Richter Roy Bean war nun bestimmt nicht unbedingt eine Seele von Mensch. Und da der Eigentbrötler real existierte, dürften seine Zeitgenoßen in seiner Umgebung wohl ein recht unruhiges Leben geführt haben. Denn der selbsternannte Richter und "Gesetz westlich des Pecos" nahm es mit den Zeilen der Rechtsbücher nicht wirklich genau und verurteilte alles und jeden, was ihm gerade nicht in den Kram paßte oder das Pech hatte in bei schlechter Laune zu erwischen. Wen der Richter Schrägstrich Saalonbesitzer abgeurteilt hatte, der konnte zumindest mit einer saftigen Geldstrafe (die zumeist exakt das betrug, was der Dillinquent besaß), nicht selten aber auch mit dem Tode am Strang als "Strafe" rechnen.
Und eben von jener skurrilen Gestalt des alten Westens handelt der vorliegende Film Das war Roya Bean. Und ganz genau nimmt es das Werk zugegebenermaßen mit den Fakten nicht. Denn um aus den verschiedenen Mären und Geschichtchen, die über den Richter von eigenen Gnaden erhalten sind, einen roten Faden stricken zu können der in die Lauflänge eines Filmes paßt, würfelten die Drehbuchautoren die verschiedenen Ereignisse temporär nach Gutdünken durcheinander, schmückten sie aus, kürzten oder veränderten sie. So verstarb beispielsweise die Frau Beans im wahren Leben nicht (wie hier) im Kindsbett, sondern lief im davon und auch das Dreißigerjahre Szenario gen Ende des Films (inkl. Autos etc.) hätte zu des Richters Lebzeiten wohl so kaum stattfinden können. Aber nun gut, es ist ein Film, da toleriert man auch ein gewisses Maß an künstlerischer Freiheit.
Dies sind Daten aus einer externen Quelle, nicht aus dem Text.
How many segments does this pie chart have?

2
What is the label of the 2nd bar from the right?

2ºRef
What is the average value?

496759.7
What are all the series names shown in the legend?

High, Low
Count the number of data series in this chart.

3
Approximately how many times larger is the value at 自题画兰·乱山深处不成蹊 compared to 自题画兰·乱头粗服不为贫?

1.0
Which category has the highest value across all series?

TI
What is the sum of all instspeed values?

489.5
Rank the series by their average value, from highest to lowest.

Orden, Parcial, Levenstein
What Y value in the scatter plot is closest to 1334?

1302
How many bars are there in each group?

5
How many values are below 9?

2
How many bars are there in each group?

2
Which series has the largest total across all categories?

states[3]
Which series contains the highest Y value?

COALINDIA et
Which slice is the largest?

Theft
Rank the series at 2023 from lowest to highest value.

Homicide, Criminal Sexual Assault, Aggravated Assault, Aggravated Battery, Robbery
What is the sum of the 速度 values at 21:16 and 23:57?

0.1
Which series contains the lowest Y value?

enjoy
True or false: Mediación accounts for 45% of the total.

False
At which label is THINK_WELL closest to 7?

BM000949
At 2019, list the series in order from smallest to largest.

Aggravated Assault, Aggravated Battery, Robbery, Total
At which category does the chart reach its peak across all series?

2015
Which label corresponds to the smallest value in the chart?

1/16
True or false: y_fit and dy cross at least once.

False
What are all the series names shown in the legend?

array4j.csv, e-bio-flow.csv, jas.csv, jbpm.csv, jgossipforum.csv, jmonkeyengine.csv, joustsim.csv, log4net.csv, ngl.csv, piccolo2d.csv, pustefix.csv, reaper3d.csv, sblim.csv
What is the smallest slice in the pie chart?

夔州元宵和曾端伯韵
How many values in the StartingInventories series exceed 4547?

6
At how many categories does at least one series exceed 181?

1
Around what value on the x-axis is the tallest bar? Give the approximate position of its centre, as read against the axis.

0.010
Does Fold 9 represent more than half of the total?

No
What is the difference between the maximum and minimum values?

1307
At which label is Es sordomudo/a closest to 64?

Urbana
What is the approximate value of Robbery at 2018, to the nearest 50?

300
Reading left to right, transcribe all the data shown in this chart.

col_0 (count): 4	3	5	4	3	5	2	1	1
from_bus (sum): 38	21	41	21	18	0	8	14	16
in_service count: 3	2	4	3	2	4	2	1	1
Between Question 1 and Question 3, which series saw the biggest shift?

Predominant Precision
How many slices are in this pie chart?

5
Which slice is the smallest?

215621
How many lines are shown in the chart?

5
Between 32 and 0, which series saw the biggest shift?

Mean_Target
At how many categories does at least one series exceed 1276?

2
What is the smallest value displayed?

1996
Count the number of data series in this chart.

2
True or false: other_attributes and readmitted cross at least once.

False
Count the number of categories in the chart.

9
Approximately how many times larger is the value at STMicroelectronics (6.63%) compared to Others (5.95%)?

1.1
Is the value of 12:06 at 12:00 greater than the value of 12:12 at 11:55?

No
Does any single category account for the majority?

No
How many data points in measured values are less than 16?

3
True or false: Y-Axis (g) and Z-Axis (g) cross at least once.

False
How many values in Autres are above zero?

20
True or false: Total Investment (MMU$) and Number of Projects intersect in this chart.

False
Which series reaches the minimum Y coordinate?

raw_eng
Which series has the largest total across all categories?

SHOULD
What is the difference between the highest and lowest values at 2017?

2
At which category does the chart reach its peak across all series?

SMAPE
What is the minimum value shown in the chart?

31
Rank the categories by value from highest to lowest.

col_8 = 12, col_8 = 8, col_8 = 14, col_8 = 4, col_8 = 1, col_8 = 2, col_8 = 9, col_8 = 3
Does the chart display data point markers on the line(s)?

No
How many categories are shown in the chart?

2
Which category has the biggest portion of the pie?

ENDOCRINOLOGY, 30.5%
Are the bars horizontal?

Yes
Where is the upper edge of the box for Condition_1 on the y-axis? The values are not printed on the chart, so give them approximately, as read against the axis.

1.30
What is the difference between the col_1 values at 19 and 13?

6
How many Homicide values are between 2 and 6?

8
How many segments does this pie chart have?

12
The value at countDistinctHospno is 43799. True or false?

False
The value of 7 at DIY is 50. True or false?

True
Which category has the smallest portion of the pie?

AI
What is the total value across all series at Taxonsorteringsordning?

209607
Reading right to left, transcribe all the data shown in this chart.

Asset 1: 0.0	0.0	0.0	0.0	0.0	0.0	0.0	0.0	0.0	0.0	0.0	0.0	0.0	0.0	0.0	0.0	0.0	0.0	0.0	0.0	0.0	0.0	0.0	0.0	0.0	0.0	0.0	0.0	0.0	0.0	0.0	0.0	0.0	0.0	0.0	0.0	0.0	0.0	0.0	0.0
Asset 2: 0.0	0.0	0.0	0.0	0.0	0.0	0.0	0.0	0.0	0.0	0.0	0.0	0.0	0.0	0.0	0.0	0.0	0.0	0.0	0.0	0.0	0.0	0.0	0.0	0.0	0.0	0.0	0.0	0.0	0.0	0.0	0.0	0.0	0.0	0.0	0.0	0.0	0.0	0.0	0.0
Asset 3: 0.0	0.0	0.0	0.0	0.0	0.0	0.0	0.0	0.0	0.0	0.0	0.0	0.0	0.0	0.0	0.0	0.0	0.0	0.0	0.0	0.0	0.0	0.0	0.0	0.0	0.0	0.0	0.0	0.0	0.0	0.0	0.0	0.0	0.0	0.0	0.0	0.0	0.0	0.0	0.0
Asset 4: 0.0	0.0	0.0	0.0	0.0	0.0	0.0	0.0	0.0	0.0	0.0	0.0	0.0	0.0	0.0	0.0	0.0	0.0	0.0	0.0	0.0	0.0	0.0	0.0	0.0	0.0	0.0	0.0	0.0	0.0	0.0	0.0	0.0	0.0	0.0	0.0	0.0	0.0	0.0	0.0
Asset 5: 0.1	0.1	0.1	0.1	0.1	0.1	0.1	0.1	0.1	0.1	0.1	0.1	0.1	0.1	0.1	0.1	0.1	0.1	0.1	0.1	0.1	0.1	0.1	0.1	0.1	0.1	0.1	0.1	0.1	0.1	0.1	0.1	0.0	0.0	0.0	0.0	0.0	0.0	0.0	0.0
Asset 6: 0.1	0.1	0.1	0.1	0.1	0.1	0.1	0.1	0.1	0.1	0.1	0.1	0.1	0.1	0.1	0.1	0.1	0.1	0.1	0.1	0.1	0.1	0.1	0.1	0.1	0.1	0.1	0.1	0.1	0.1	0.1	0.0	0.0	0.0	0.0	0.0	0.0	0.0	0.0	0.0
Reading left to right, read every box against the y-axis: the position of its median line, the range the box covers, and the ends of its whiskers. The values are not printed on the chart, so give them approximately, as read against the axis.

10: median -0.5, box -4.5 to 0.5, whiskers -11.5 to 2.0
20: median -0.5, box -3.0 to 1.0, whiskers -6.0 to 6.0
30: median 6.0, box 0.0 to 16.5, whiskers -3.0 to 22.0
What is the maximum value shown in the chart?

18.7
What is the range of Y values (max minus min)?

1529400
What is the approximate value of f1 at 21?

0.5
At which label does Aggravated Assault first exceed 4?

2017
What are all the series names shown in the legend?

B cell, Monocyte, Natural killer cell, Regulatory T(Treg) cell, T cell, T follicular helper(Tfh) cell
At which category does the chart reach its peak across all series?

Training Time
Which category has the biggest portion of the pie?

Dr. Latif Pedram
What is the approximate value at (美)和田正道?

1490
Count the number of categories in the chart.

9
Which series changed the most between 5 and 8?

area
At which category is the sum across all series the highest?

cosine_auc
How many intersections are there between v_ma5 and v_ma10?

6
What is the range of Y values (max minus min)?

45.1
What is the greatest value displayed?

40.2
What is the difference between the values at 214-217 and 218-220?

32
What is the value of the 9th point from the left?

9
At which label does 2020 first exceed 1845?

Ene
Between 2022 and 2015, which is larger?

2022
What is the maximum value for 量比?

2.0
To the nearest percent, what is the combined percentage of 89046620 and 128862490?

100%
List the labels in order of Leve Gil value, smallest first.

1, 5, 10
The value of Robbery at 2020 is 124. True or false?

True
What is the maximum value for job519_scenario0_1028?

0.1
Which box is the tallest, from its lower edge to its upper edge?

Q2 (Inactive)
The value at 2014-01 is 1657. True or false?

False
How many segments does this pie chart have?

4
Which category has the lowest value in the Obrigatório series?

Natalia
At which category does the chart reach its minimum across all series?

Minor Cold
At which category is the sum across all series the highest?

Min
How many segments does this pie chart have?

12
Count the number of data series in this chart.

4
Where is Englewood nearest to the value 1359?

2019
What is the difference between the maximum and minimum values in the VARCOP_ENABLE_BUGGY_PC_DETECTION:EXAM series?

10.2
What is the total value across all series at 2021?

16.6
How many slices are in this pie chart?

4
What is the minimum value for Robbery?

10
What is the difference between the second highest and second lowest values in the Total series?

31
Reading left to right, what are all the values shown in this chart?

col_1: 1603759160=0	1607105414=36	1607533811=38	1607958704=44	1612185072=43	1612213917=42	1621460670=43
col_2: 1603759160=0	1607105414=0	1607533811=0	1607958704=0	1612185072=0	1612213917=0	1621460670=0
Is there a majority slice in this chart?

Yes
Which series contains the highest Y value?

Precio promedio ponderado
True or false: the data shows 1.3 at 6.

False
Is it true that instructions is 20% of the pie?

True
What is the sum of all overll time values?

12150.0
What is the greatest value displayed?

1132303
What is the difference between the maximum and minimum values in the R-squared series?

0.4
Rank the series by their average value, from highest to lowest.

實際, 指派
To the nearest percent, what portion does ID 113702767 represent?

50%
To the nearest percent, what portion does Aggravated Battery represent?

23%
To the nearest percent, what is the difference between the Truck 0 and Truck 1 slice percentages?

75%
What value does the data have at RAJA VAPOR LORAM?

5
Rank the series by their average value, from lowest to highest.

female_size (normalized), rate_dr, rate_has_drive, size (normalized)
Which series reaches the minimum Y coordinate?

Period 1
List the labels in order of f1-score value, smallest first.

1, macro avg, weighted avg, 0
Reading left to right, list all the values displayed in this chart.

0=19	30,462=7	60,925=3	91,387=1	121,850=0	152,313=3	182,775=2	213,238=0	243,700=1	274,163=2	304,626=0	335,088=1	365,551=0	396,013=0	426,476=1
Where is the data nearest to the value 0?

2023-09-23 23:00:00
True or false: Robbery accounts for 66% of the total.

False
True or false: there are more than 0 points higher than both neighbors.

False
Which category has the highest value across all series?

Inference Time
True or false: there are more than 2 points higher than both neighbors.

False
Und das Werk ist auch recht gut geraten. Die staubigen Kulissen bringen gutes Flair rüber und wirken überzeugend, Roy und seine Galgenvögel liefern eine solide schauspielerische Leistung ab und die verschiedenen hier ineinandergewobenen Ereignisse aus dem Leben Beans und seiner Spießgesellen halten den Zuschauer durchgehend bei Laune. Als kleiner Wermutstropfen entpuppen sich im Rückschluß lediglich einige unglückliche Einschläge der Entstehungsära des Streifens, die der Siebzigerjahre. So wirkt zum Beispiel die überspitzte Darstellung des Desperados "Geister-Bob" völlig fehl am Platze, da dieser fast als Super-Villain dargestellt wird (er trink kochenden Kaffee direkt aus einer vom Feuer genommenen Kanne) und, entgegen dem sonst überwiegend "realitätsnahen" Ambiente des Films durch seine surreale Aufmachung (Haut weiß wie die Wand, schwarze Uniform) hervorsticht. Da der besagte Charakter aber ohnehin nur für eine Schrecksekunde interveniert, ist dass zu verschmerzen. Gleiches gilt auch für einige erfolglos um Humorigkeit bemühte Debakel im deutschen Script, die den unsäglich unangebrachten Kalauerei der Seventies frönen, die man heute einfach nicht mehr lustig finden kann und auch nicht will. Glücklicherweise halten sich diese Ausrutscher aber im Rahmen, wodurch man auch der Dub im Insgesamten noch eine gute Note geben kann.
F A Z I T :
Das war Roy Bean ist ein unkonventioneller Westernstreifen um den eigenbrötlerischen Richter vom Pecos, der zu gefallen weiß. Lediglich in der Schlußphase gerät der Filmfluß durch Ereignis-Durststrecken leicht ins Stocken. Dennoch: Wer Western mag und mal 'nen Abend nichts Besseres zu tun hat, der darf hier ruhigen Gewissens mal einen Blick riskieren.